The report lays out how the surveillance-based business model of Facebook and Google is inherently incompatible with the right to privacy and poses a systemic threat to a range of other rights including freedom of opinion and expression, freedom of thought, and the right to equality and non-discrimination. As such, the organization calls for a radical transformation of the tech giants’ core business model.

“Google and Facebook dominate our modern lives – amassing unparalleled power over the digital world by harvesting and monetizing the personal data of billions of people. Their insidious control of our digital lives undermines the very essence of privacy and is one of the defining human rights challenges of our era,” said Kumi Naidoo, Secretary General of Amnesty International.

“To protect our core human values in the digital age – dignity, autonomy, privacy – there needs to be a radical overhaul of the way Big Tech operates, and to move to an internet that has human rights at its core.”

 

Digital dominance

Google and Facebook have established dominance over the primary channels that most of the world – outside of China – relies on to realize their rights online. The various platforms they own – including Facebook, Instagram, Google Search, YouTube and WhatsApp –facilitate the ways people seek and share information, engage in debate and participate in society. Google’s Android also underpins most of the world’s smartphones.

While other Big Tech companies – including Apple, Amazon and Microsoft – have accrued significant power in other areas, it is the platforms owned by Facebook and Google that have become fundamental to how people engage and interact with each other – effectively a new global public square.

The tech giants offer these services to billions without charging users a fee. Instead, individuals pay for the services with their intimate personal data, being constantly tracked across the web and in the physical world as well, for example, through connected devices.

“The internet is vital for people to enjoy many of their rights, yet billions of people have no meaningful choice but to access this public space on terms dictated by Facebook and Google,” said Kumi Naidoo.

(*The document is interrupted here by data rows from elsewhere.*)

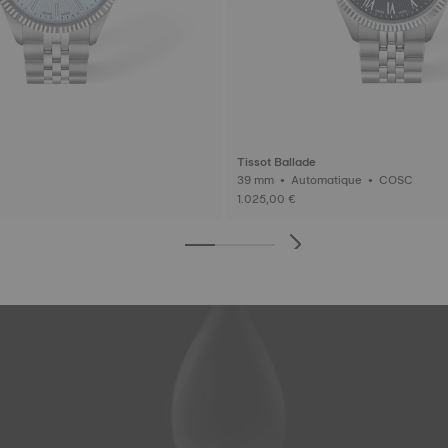
Tissot Ballade
39 mm • Automatique • COSC
1.025,00 €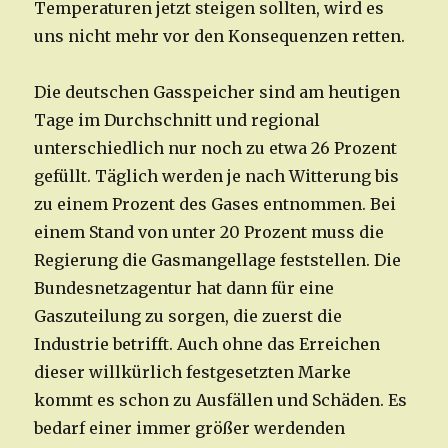
Temperaturen jetzt steigen sollten, wird es
uns nicht mehr vor den Konsequenzen retten.
Die deutschen Gasspeicher sind am heutigen
Tage im Durchschnitt und regional
unterschiedlich nur noch zu etwa 26 Prozent
gefüllt. Täglich werden je nach Witterung bis
zu einem Prozent des Gases entnommen. Bei
einem Stand von unter 20 Prozent muss die
Regierung die Gasmangellage feststellen. Die
Bundesnetzagentur hat dann für eine
Gaszuteilung zu sorgen, die zuerst die
Industrie betrifft. Auch ohne das Erreichen
dieser willkürlich festgesetzten Marke
kommt es schon zu Ausfällen und Schäden. Es
bedarf einer immer größer werdenden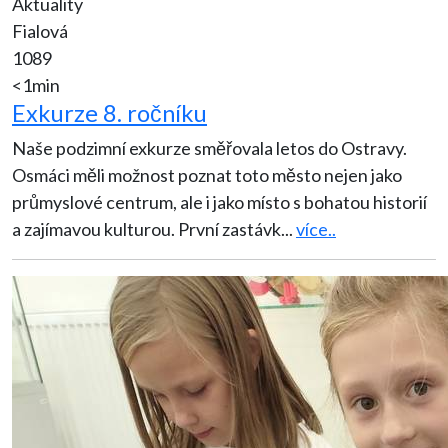
Aktuality
Fialová
1089
<1min
Exkurze 8. ročníku
Naše podzimní exkurze směřovala letos do Ostravy.
Osmáci měli možnost poznat toto město nejen jako
průmyslové centrum, ale i jako místo s bohatou historií
a zajímavou kulturou. První zastávk
...
více..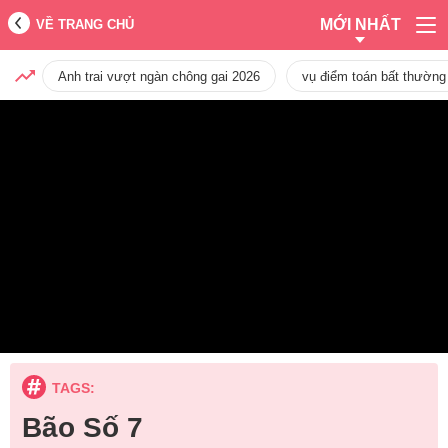
MỚI NHẤT
VỀ TRANG CHỦ
Anh trai vượt ngàn chông gai 2026
vụ điểm toán bất thường
TAGS:
Bão Số 7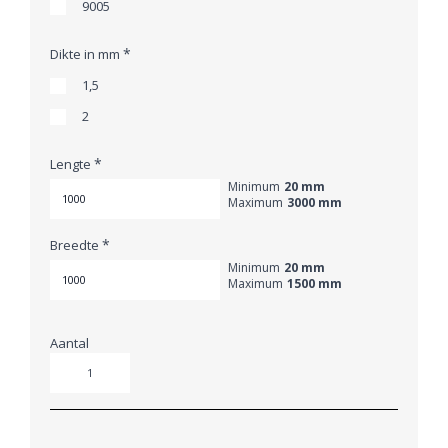
9005
*
Dikte in mm
1,5
2
*
Lengte
Minimum
20 mm
Maximum
3000 mm
*
Breedte
Minimum
20 mm
Maximum
1500 mm
Aantal
Aantal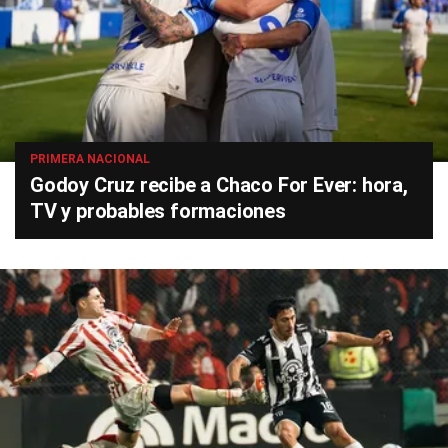
PRIMERA NACIONAL
Godoy Cruz recibe a Chaco For Ever: hora,
TV y probables formaciones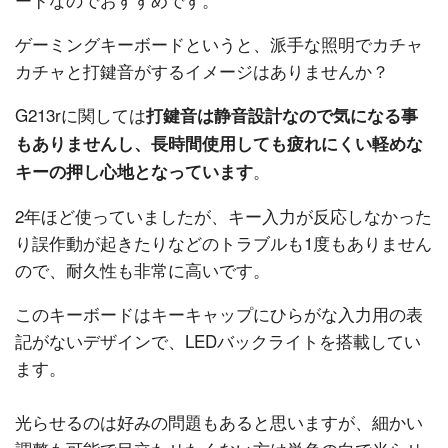
ゲーミングキーボードというと、派手な照明でカチャ
カチャと打鍵音がするイメージはありませんか？
G213rに関しては
打鍵音は静音設計なので気になる事
もありませんし、長時間使用しても疲れにくい軽めな
。
キーの押し心地となっています
2年ほど使っていましたが、キー入力が反応しなかった
り誤作動が起きたりなどのトラブルも1度もありません
ので、耐久性も非常に高いです。
このキーボードはキーキャップにひらがな入力用の表
記がないデザインで、LEDバックライトを搭載してい
ます。
光らせるのは好みの問題もあると思いますが、細かい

“To make it worse this isn’t the internet people signed up for when these platforms started out. Google and Facebook chipped away at our privacy over time. We are now trapped. Either we must submit to this pervasive surveillance machinery – where our data is easily weaponized to manipulate and influence us – or forego the benefits of the digital world. This can never be a legitimate choice. We must reclaim this essential public square, so we can participate without having our rights abused.”

 

Exploitative algorithms
Google and Facebook’s platforms are underpinned by algorithmic systems that process huge volumes of data to infer incredibly detailed characteristics about people and shape their online experience. Advertisers then pay Facebook and Google to be able to target people with advertising or specific messages.

The Cambridge Analytica scandal exposed how easily people’s data can be misused in unforeseen ways with the aim of manipulating and influencing them.

“We have already seen that Google and Facebook’s vast architecture for advertising is a potent weapon in the wrong hands. Not only can it be misused for political ends, with potentially disastrous consequences for society, but it allows all kinds of new exploitative advertising tactics such as preying on vulnerable people struggling with illness, mental health or addiction. Because these ads are tailored to us as individuals, they are hidden from public scrutiny,” said Kumi Naidoo.

 

A new internet

Governments must urgently take action to overhaul the surveillance-based business model and protect us from corporate human rights abuses, including through the enforcement of robust data protection laws and effective regulation of Big Tech in line with human rights law, says the organization.